Beban berat memang lebih sering ditanggung pihak menantu wanita. Apalagi, jika ia tidak bekerja. Penelitian menunjukkan, wanita yang tinggal di rumah lebih banyak terkena stres dibanding mereka yang bekerja. Beda dengan wanita yang tinggal di rumah, wanita bekerja masih lebih beruntung, karena punya sarana untuk melampiaskan stres, misalnya pada pekerjaannya.
Selain masalah anak lelaki (suami si menantu), hal-hal kecil lain juga kerap jadi pencetus pertikaian mertua vs menantu. Entah soal pembantu atau harapan mertua yang terlalu tinggi dari menantunya. Sang mertua ingin menantu perempuannya bertindak serba sempurna. Pandai mengurus suami, merawat anak, menata rumah hingga rapi dan bersih, pintar masak, dan seterusnya. Jika menantu bangun jam 07.00, langsung dicap malas. Pasalnya, si mertua punya kebiasaan bangun pukul 05.00!
PEMICU LAIN
Soal pengasuhan anak, juga kerap menjadi topik pertikaian mertua dan menantu. Apalagi jika kebetulan si menantu merupakan pasangan muda yang belum punya banyak pengalaman. Di sisi lain, mertua merasa sudah begitu ahli karena punya segudang pengalaman. Sekaligus, mertua tak ingin mengulangi kesalahan yang mungkin pernah dibuatnya di masa lalu. Akibatnya, ia sering ikut ambil bagian ketika dilihatnya cara menantunya yang "salah" dalam mengasuh anak. Tentu, tindakan mertua ini bisa membuat menantu tersinggung. "Ini, kan, anak saya, kok, ikut campur," begitu pikir menantu.

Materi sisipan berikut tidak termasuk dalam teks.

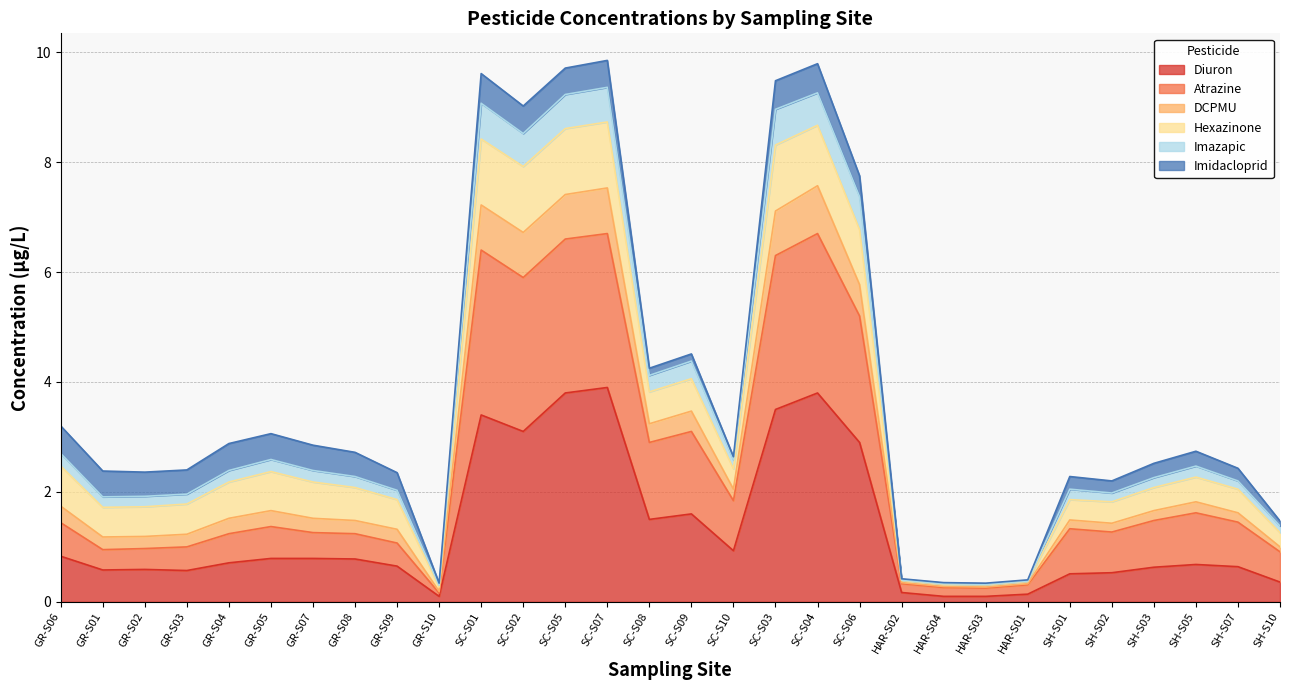

Does the chart display data point markers on the line(s)?

No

Belum lagi, seorang nenek biasanya juga lebih menyayangi cucu dibanding anaknya sendiri. Akibatnya, ia terlalu memanjakan sang cucu. "Wajar, soalnya mereka sudah lama tidak punya bayi. Bagi mereka, cucu seolah mainan kesayangan yang harus dijaga betul," ujar Sukiat. Mendengar cucu menangis saja, sang nenek langsung menyalahkan ayah dan ibunya. Di lain pihak, menantu merasa wewenangnya "dilangkahi" mertua. Alhasil, timbul cekcok.

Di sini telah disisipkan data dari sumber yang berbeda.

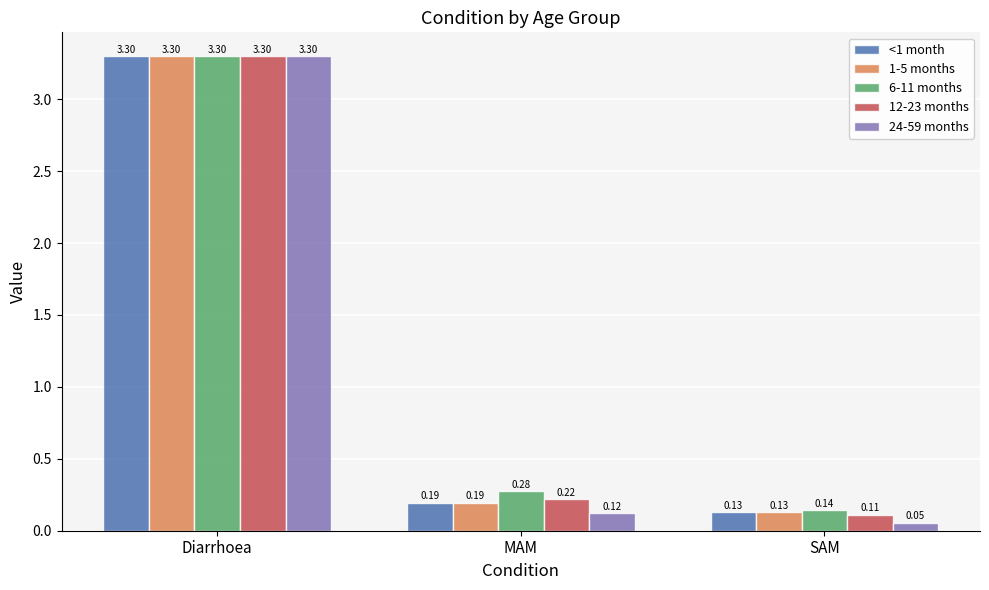

What is the sum of all 24-59 months values?

3.5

Perbedaan cara mendidik anak antara mertua dan menantu juga merupakan salah satu faktor pemicu "pertempuran". Orangtua ingin mendidik anak lebih bebas, sementara sang nenek berpendapat sebaliknya. Timbullah perbedaan pandangan yang bermuara pada konflik.
Masalah keuangan juga merupakan masalah sensitif yang sering memicu konflik antara menantu dan mertua. Suami memberi uang pada mertua tanpa sepengetahuan istri, misalnya, bisa membuat istri tersinggung. Meski suami tak berniat buruk, tapi tak jarang istri jadi berubah sikap pada mertua dan suami.
Yang tak kalah penting adalah masalah komunikasi. Termasuk di dalamnya persoalan budaya, cara hidup, cara pandang, usia, atau bahasa. Tak jarang, cara bicara menantu atau mertua bisa menjadi pemicu konflik. Misalnya, cara bicara menantu yang bagi mertua terasa keras, sehingga timbul anggapan bahwa menantu tak sopan. Sementara si menantu merasa sudah berusaha bersikap sopan. Yang terjadi adalah, budaya asal menantu memang membiasakannya berbicara dengan nada keras, sementara mertua sebaliknya. Akibatnya, mertua menangkap lain.